▶ [Problem requirements]:
Give back every line of the material below exactly, but no images.

▶ [Material to process]:
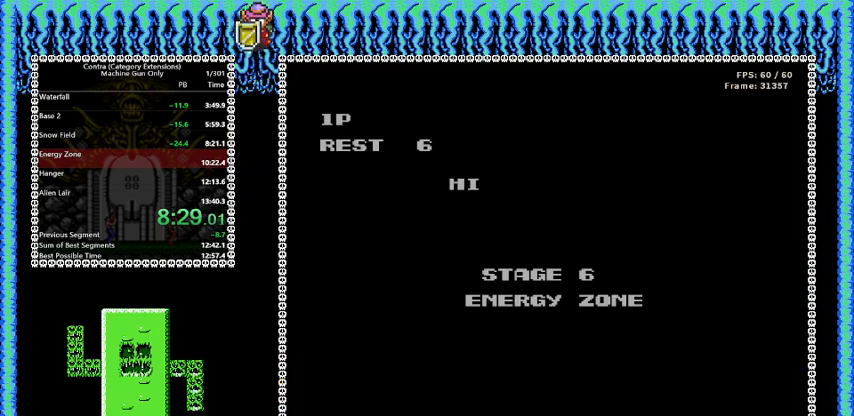
{"buttons": ["B", "DPAD_UP", "DPAD_RIGHT"], "events": []}
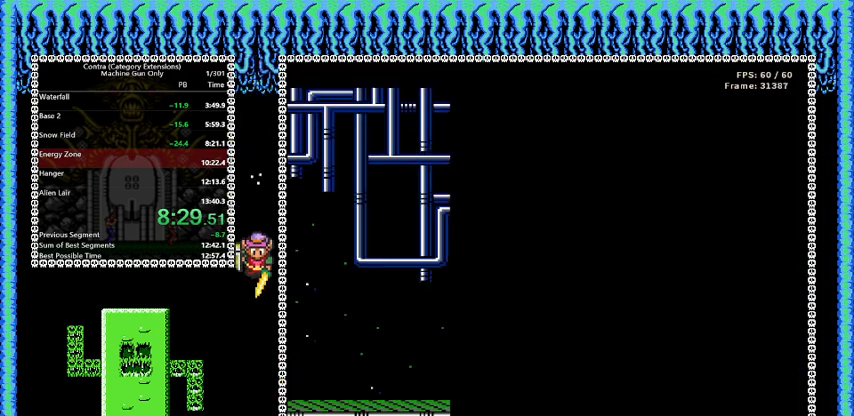
{"buttons": ["B", "DPAD_UP", "DPAD_RIGHT"], "events": []}
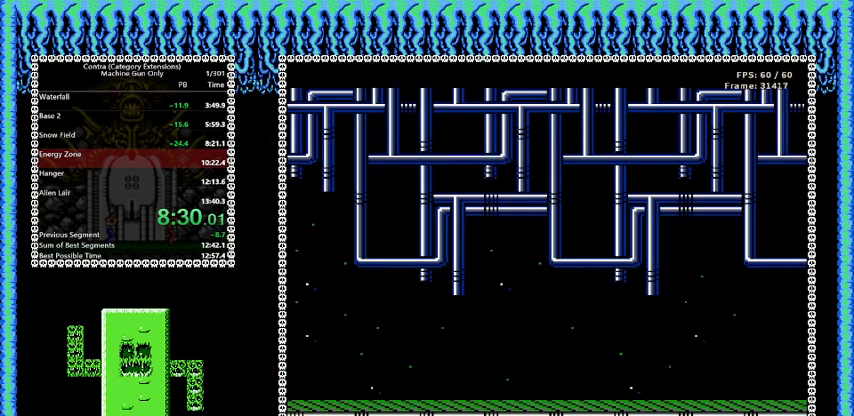
{"buttons": ["B", "DPAD_UP", "DPAD_RIGHT"], "events": []}
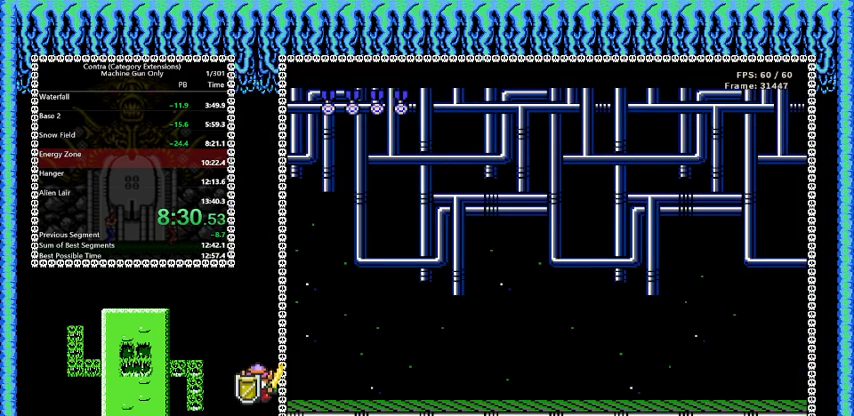
{"buttons": ["B", "DPAD_UP", "DPAD_RIGHT"], "events": []}
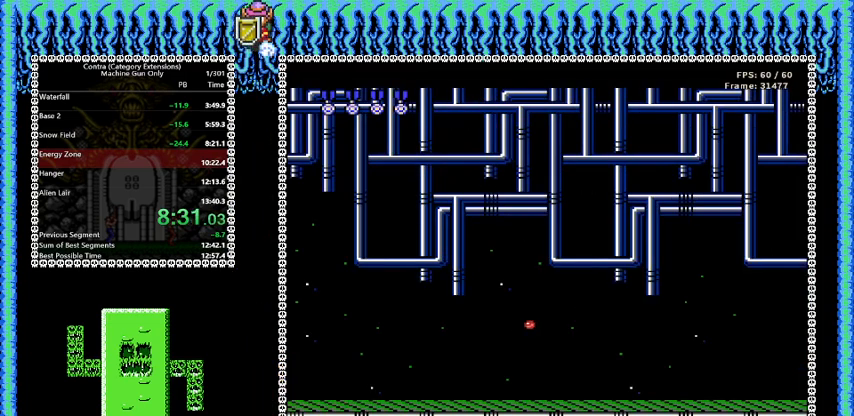
{"buttons": ["B", "DPAD_UP", "DPAD_RIGHT"], "events": []}
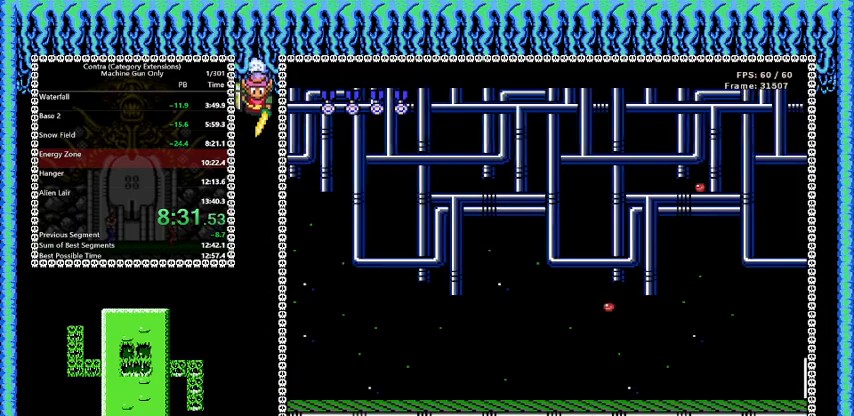
{"buttons": ["B", "DPAD_UP", "DPAD_RIGHT"], "events": []}
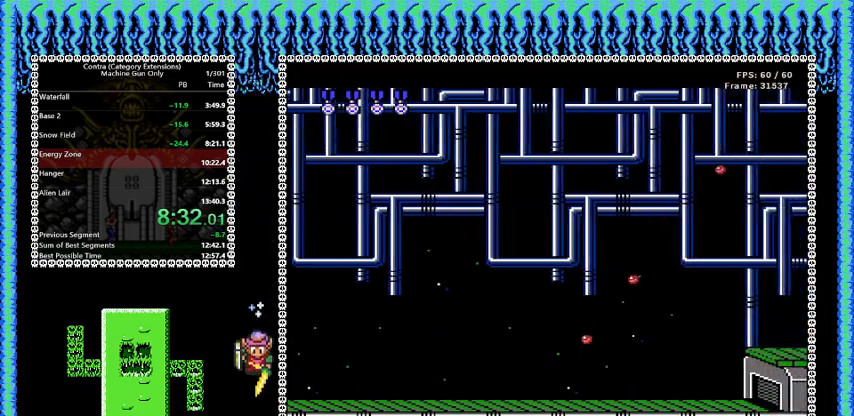
{"buttons": ["B", "DPAD_UP", "DPAD_RIGHT"], "events": []}
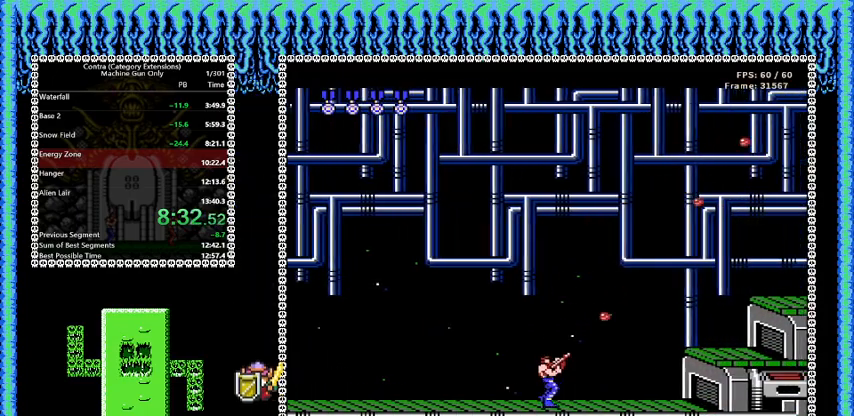
{"buttons": ["B", "DPAD_UP", "DPAD_RIGHT"], "events": []}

▶ [Written answer]:
{"buttons": ["B", "DPAD_UP", "DPAD_RIGHT"], "events": []}
{"buttons": ["B", "DPAD_UP", "DPAD_RIGHT"], "events": []}
{"buttons": ["B", "DPAD_UP", "DPAD_RIGHT"], "events": []}
{"buttons": ["B", "DPAD_UP", "DPAD_RIGHT"], "events": []}
{"buttons": ["B", "DPAD_UP", "DPAD_RIGHT"], "events": []}
{"buttons": ["B", "DPAD_UP", "DPAD_RIGHT"], "events": []}
{"buttons": ["B", "DPAD_UP", "DPAD_RIGHT"], "events": []}
{"buttons": ["B", "DPAD_UP", "DPAD_RIGHT"], "events": []}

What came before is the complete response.